Optimizing Specific and Shared Parameters for Efficient Parameter Tuning
This work addresses the problem of computational efficiency in transfer learning for AI practitioners, offering an incremental improvement over existing methods.
The paper tackles the challenge of efficiently adapting foundation models to downstream tasks with minimal computational overhead by proposing SaS, a Parameter-Efficient Transfer Learning method that integrates shared and layer-specific modules, achieving enhanced performance while adding less than 0.05% additional parameters.

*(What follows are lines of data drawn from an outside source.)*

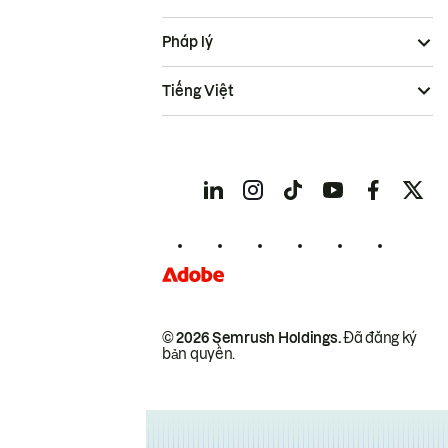
Pháp lý
Tiếng Việt
© 2026 Semrush Holdings.
Đã đăng ký
bản quyền.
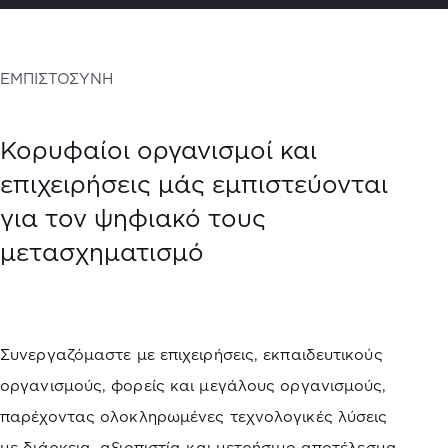
ΕΜΠΙΣΤΟΣΥΝΗ
Κορυφαίοι οργανισμοί και
επιχειρήσεις μάς εμπιστεύονται
για τον ψηφιακό τους
μετασχηματισμό
Συνεργαζόμαστε με επιχειρήσεις, εκπαιδευτικούς
οργανισμούς, φορείς και μεγάλους οργανισμούς,
παρέχοντας ολοκληρωμένες τεχνολογικές λύσεις
με διάρκεια, αξιοπιστία και μετρήσιμο αποτέλεσμα.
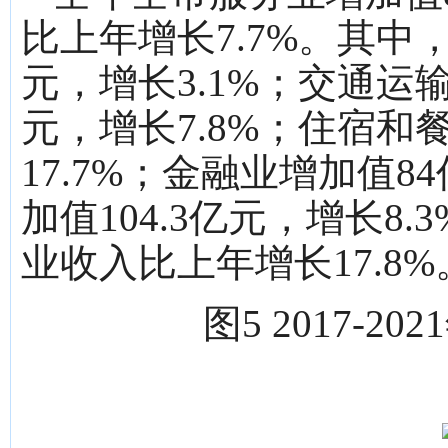
比上年增长7.7%。其中，
元，增长3.1%；交通运
元，增长7.8%；住宿和
17.7%；金融业增加值8
加值104.3亿元，增长8
业收入比上年增长17.8%
图5 2017-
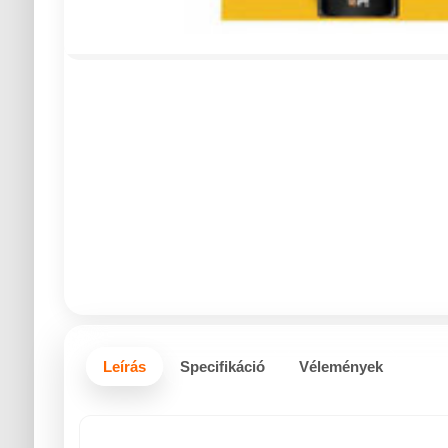
Leírás
Specifikáció
Vélemények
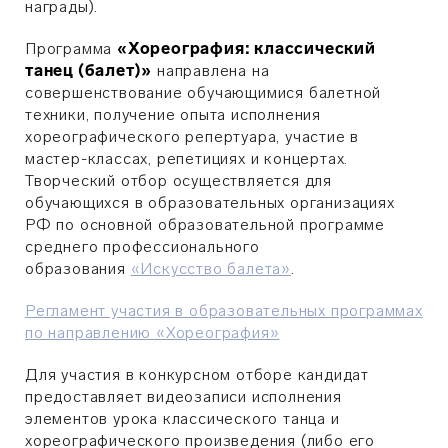
награды).
Программа
«Хореография: классический
танец (балет)»
направлена на
совершенствование обучающимися балетной
техники, получение опыта исполнения
хореографического репертуара, участие в
мастер-классах, репетициях и концертах.
Творческий отбор осуществляется для
обучающихся в образовательных организациях
РФ по основной образовательной программе
среднего профессионального
образования
«Искусство балета»
.
Регламент участия в образовательных программах
по направлению «Хореография»
Для участия в конкурсном отборе кандидат
предоставляет видеозаписи исполнения
элементов урока классического танца и
хореографического произведения (либо его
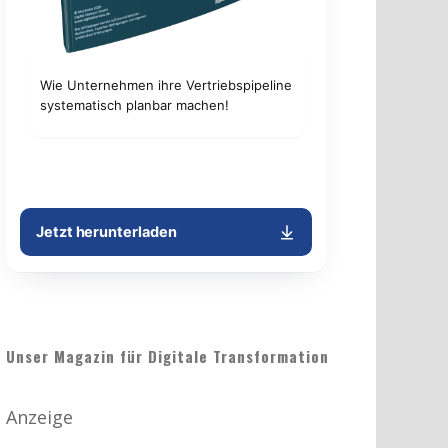
Unser Magazin für Digitale Transformation
Anzeige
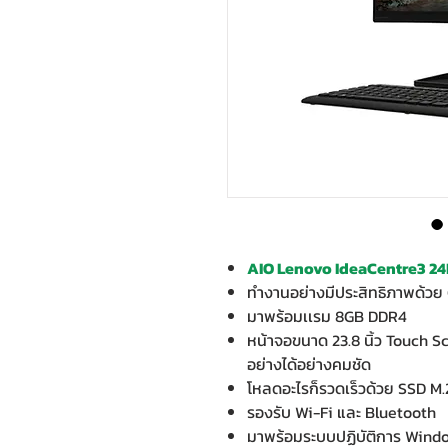
AIO Lenovo IdeaCentre3 2
ทำงานอย่างมีประสิทธิภาพด้วย 
มาพร้อมเเรม 8GB DDR4
หน้าจอขนาด 23.8 นิ้ว Touch Sc
อย่างได้อย่างคมชัด
โหลดอะไรก็รวดเร็วด้วย SSD 
รองรับ Wi-Fi และ Bluetooth
มาพร้อมระบบปฏิบัติการ Wind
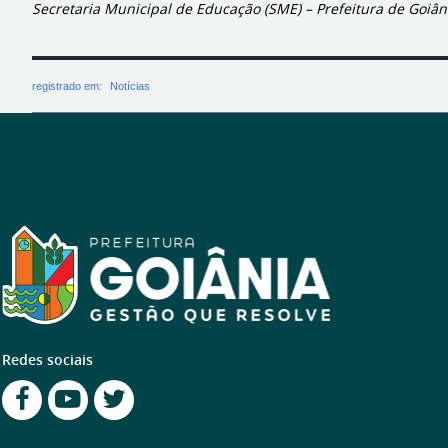
Secretaria Municipal de Educação (SME) – Prefeitura de Goiân
registrado em:
Notícias
Redes sociais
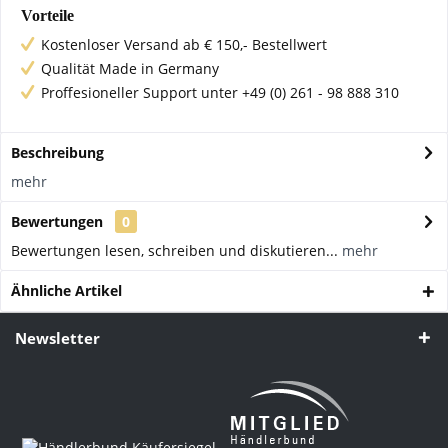
Vorteile
Kostenloser Versand ab € 150,- Bestellwert
Qualität Made in Germany
Proffesioneller Support unter +49 (0) 261 - 98 888 310
Beschreibung
mehr
Bewertungen
0
Bewertungen lesen, schreiben und diskutieren...
mehr
Ähnliche Artikel
Newsletter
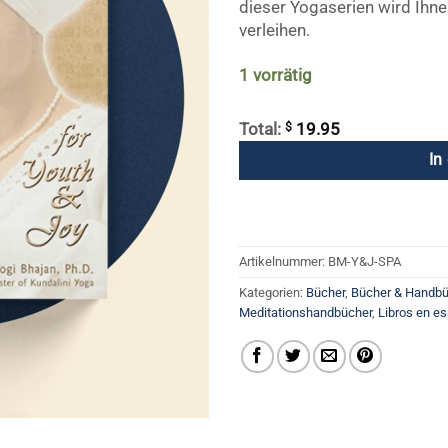
dieser Yogaserien wird Ihnen
verleihen.
1 vorrätig
$
Total:
19.95
In
Artikelnummer:
BM-Y&J-SPA
Kategorien:
Bücher
,
Bücher & Handbü
Meditationshandbücher
,
Libros en e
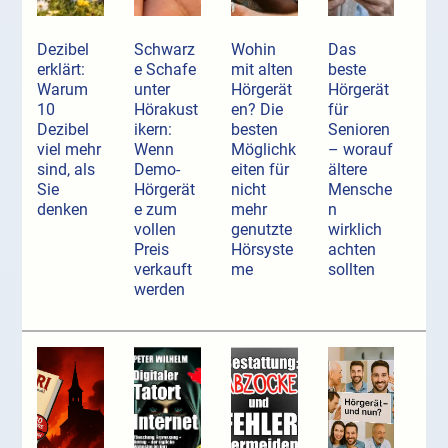
Dezibel
Schwarz
Wohin
Das
erklärt:
e Schafe
mit alten
beste
Warum
unter
Hörgerät
Hörgerät
10
Hörakust
en? Die
für
Dezibel
ikern:
besten
Senioren
viel mehr
Wenn
Möglichk
– worauf
sind, als
Demo-
eiten für
ältere
Sie
Hörgerät
nicht
Mensche
denken
e zum
mehr
n
vollen
genutzte
wirklich
Preis
Hörsyste
achten
verkauft
me
sollten
werden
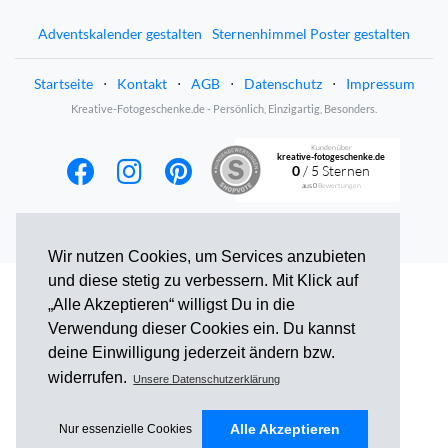
Adventskalender gestalten
Sternenhimmel Poster gestalten
Startseite
⋅
Kontakt
⋅
AGB
⋅
Datenschutz
⋅
Impressum
Kreative-Fotogeschenke.de - Persönlich, Einzigartig, Besonders.
Kunden über
kreative-fotogeschenke.de
0
/ 5 Sternen
aus
0
Bewertungen
Wir nutzen Cookies, um Services anzubieten
und diese stetig zu verbessern. Mit Klick auf
„Alle Akzeptieren“ willigst Du in die
Verwendung dieser Cookies ein. Du kannst
deine Einwilligung jederzeit ändern bzw.
widerrufen.
Unsere Datenschutzerklärung
Alle Akzeptieren
Nur essenzielle Cookies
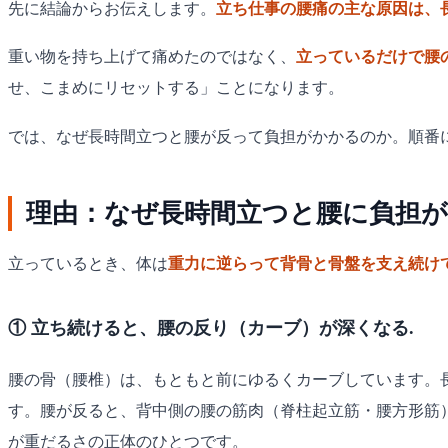
先に結論からお伝えします。
立ち仕事の腰痛の主な原因は、
重い物を持ち上げて痛めたのではなく、
立っているだけで腰
せ、こまめにリセットする」ことになります。
では、なぜ長時間立つと腰が反って負担がかかるのか。順番
理由：なぜ長時間立つと腰に負担
立っているとき、体は
重力に逆らって背骨と骨盤を支え続け
① 立ち続けると、腰の反り（カーブ）が深くなる.
腰の骨（腰椎）は、もともと前にゆるくカーブしています。
す。腰が反ると、背中側の腰の筋肉（脊柱起立筋・腰方形筋
が重だるさの正体のひとつです。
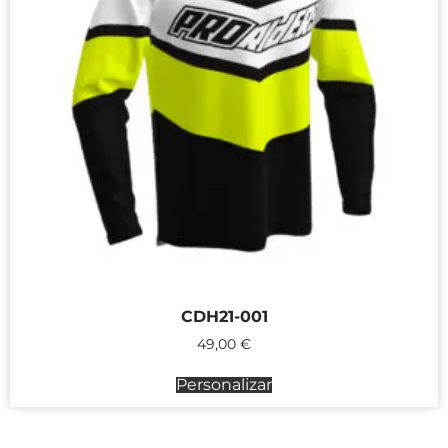
CDH21-001
49,00
€
Personalizar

Foundation models, with a vast number of parameters and pretraining on massive datasets, achieve state-of-the-art performance across various applications. However, efficiently adapting them to downstream tasks with minimal computational overhead remains a challenge. Parameter-Efficient Transfer Learning (PETL) addresses this by fine-tuning only a small subset of parameters while preserving pre-trained knowledge. In this paper, we propose SaS, a novel PETL method that effectively mitigates distributional shifts during fine-tuning. SaS integrates (1) a shared module that captures common statistical characteristics across layers using low-rank projections and (2) a layer-specific module that employs hypernetworks to generate tailored parameters for each layer. This dual design ensures an optimal balance between performance and parameter efficiency while introducing less than 0.05% additional parameters, making it significantly more compact than existing methods. Extensive experiments on diverse downstream tasks, few-shot settings and domain generalization demonstrate that SaS significantly enhances performance while maintaining superior parameter efficiency compared to existing methods, highlighting the importance of capturing both shared and layer-specific information in transfer learning. Code and data are available at https://anonymous.4open.science/r/SaS-PETL-3565.